Bewegung und Ernährung
Regelmäßige Bewegung kann die Durchblutung verbessern und somit auch die Nervenfunktion stärken. Die richtige Ernährung spielt eine wesentliche Rolle bei der Unterstützung der Nervenfunktion und der Linderung von Nervenschmerzen.
Hausmittel und natürliche Methoden
Neben professionellen Behandlungen gibt es auch eine Reihe von Hausmitteln und natürlichen Methoden, die bei Neuralgie unterstützend wirken können:
- Ätherische Öle: Ätherische Öle sind seit Jahrhunderten für ihre schmerzlindernden Eigenschaften bekannt und können bei neuropathischen Schmerzen eine unterstützende Wirkung haben.
- Kräuterwickel: Kräuterwickel sind eine traditionelle Methode, um Schmerzen zu lindern und Entzündungen zu reduzieren.

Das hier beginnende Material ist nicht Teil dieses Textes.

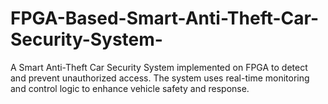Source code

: # FPGA-Based-Smart-Anti-Theft-Car-Security-System-
A Smart Anti-Theft Car Security System implemented on FPGA to detect and prevent unauthorized access. The system uses real-time monitoring and control logic to enhance vehicle safety and response.

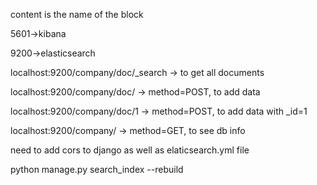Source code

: content is the name of the block

5601->kibana

9200->elasticsearch

localhost:9200/company/doc/_search -> to get all documents

localhost:9200/company/doc/ -> method=POST, to add data

localhost:9200/company/doc/1 -> method=POST, to add data with _id=1

localhost:9200/company/ -> method=GET, to see db info

need to add cors to django as well as elaticsearch.yml file


python manage.py search_index --rebuild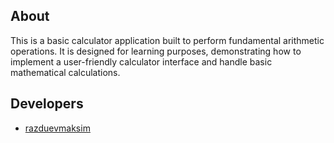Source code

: ## About

This is a basic calculator application built to perform fundamental arithmetic operations. It is designed for learning purposes, demonstrating how to implement a user-friendly calculator interface and handle basic mathematical calculations.

## Developers

- [razduevmaksim](https://github.com/razduevmaksim)
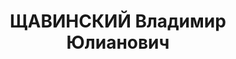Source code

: ---
title: ЩАВИНСКИЙ Владимир Юлианович
description: В 1926 преподаватель теплотехники в Московском электротехникуме
---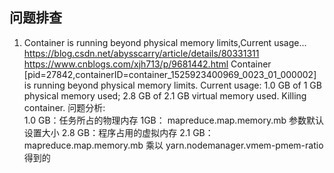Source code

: ## 问题排查
1. Container is running beyond physical memory limits,Current usage...
   https://blog.csdn.net/abysscarry/article/details/80331311
   https://www.cnblogs.com/xjh713/p/9681442.html
   Container [pid=27842,containerID=container_1525923400969_0023_01_000002] is running beyond physical memory limits. Current usage: 1.0 GB of 1 GB physical memory used; 2.8 GB of 2.1 GB virtual memory used. Killing container.
问题分析:   
   1.0 GB：任务所占的物理内存
   1GB： mapreduce.map.memory.mb 参数默认设置大小
   2.8 GB：程序占用的虚拟内存
   2.1 GB： mapreduce.map.memory.mb 乘以 yarn.nodemanager.vmem-pmem-ratio 得到的
   
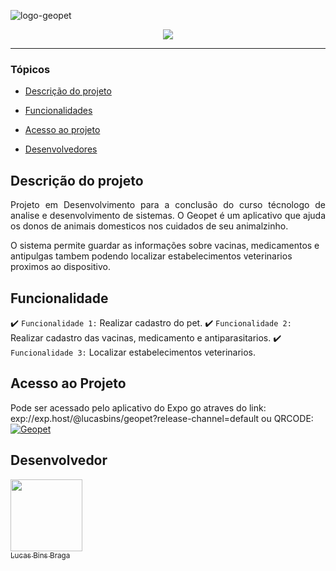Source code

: ![logo-geopet](https://github.com/lucasbins/HelpPet/blob/main/src/assets/img/Logo.png?raw=true)

<p align="center">
   <img src="http://img.shields.io/static/v1?label=STATUS&message=EM%20DESENVOLVIMENTO&color=RED&style=for-the-badge" #vitrinedev/>
</p>

<hr>

### Tópicos 

- [Descrição do projeto](#descrição-do-projeto)

- [Funcionalidades](#funcionalidades)

- [Acesso ao projeto](#acesso-ao-projeto)

- [Desenvolvedores](#desenvolvedores)

## Descrição do projeto 

<p align="justify">
   Projeto em Desenvolvimento para a conclusão do curso técnologo de analise e desenvolvimento de sistemas. O Geopet é um aplicativo que ajuda os donos de animais domesticos nos cuidados de seu animalzinho.

O sistema permite guardar as informações sobre vacinas, medicamentos e antipulgas tambem podendo localizar estabelecimentos veterinarios proximos ao dispositivo.
</p>

## Funcionalidade

:heavy_check_mark: `Funcionalidade 1:` Realizar cadastro do pet.
:heavy_check_mark: `Funcionalidade 2:` Realizar cadastro das vacinas, medicamento e antiparasitarios.
:heavy_check_mark: `Funcionalidade 3:` Localizar estabelecimentos veterinarios.

## Acesso ao Projeto

Pode ser acessado pelo aplicativo do Expo go atraves do link:
<a>exp://exp.host/@lucasbins/geopet?release-channel=default</a>
ou QRCODE:
<a href="https://expo.dev/@lucasbins/geopet"><img src="https://cdn.discordapp.com/attachments/897996889495076938/1027956569318641704/unknown.png" alt="Geopet"></a>

## Desenvolvedor

[<img src="https://avatars.githubusercontent.com/u/52266466?v=4" width=115><br><sub>Lucas Bins Braga</sub>](https://github.com/lucasbins)

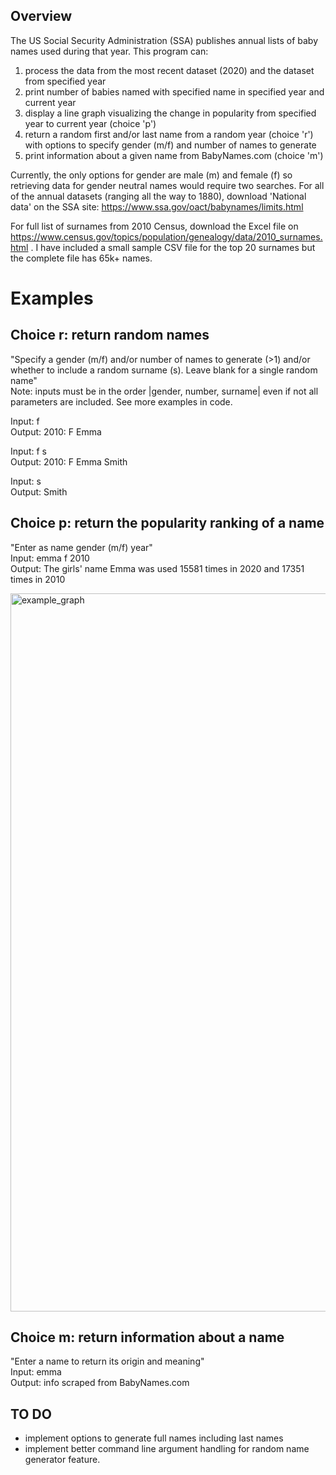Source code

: ## Overview
The US Social Security Administration (SSA) publishes annual lists of baby names used during that year. This program can:
1. process the data from the most recent dataset (2020) and the dataset from specified year
2. print number of babies named with specified name in specified year and current year
3. display a line graph visualizing the change in popularity from specified year to current year (choice 'p')
4. return a random first and/or last name from a random year (choice 'r') with options to specify gender (m/f) and number of names to generate
5. print information about a given name from BabyNames.com (choice 'm')

Currently, the only options for gender are male (m) and female (f) so retrieving data for gender neutral names would require two searches.
For all of the annual datasets (ranging all the way to 1880), download 'National data' on the SSA site:  https://www.ssa.gov/oact/babynames/limits.html

For full list of surnames from 2010 Census, download the Excel file on https://www.census.gov/topics/population/genealogy/data/2010_surnames.html . I have included a small sample CSV file for the top 20 surnames but the complete file has 65k+ names.

# Examples

## Choice r: return random names
"Specify a gender (m/f) and/or number of names to generate (>1) and/or whether to include a random surname (s). Leave blank for a single random name"\
Note: inputs must be in the order |gender, number, surname| even if not all parameters are included. See more examples in code.

Input: f\
Output: 2010: F Emma

Input: f s\
Output: 2010: F Emma Smith

Input: s\
Output: Smith

## Choice p: return the popularity ranking of a name
"Enter as name gender (m/f) year"\
Input: emma f 2010\
Output: The girls' name Emma was used 15581 times in 2020 and 17351 times in 2010

<img width="1149" alt="example_graph" src="https://user-images.githubusercontent.com/55768135/123728282-027b6280-d861-11eb-8a3b-0a50c28ecad2.png">

## Choice m: return information about a name
"Enter a name to return its origin and meaning"\
Input: emma\
Output: info scraped from BabyNames.com


## TO DO
* implement options to generate full names including last names
* implement better command line argument handling for random name generator feature.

- Kräutertees: Kräutertees sind eine wohltuende Möglichkeit, das Nervensystem zu unterstützen und den Stress zu reduzieren.
Die Rolle der Ordnungstherapie
Chronischer Stress kann die Schmerzverarbeitung beeinflussen. Im Einzelfall können Entspannungsverfahren, Yoga oder vergleichbare Maßnahmen indiziert sein. Akupunktur ist in ähnlicher Weise wirksam.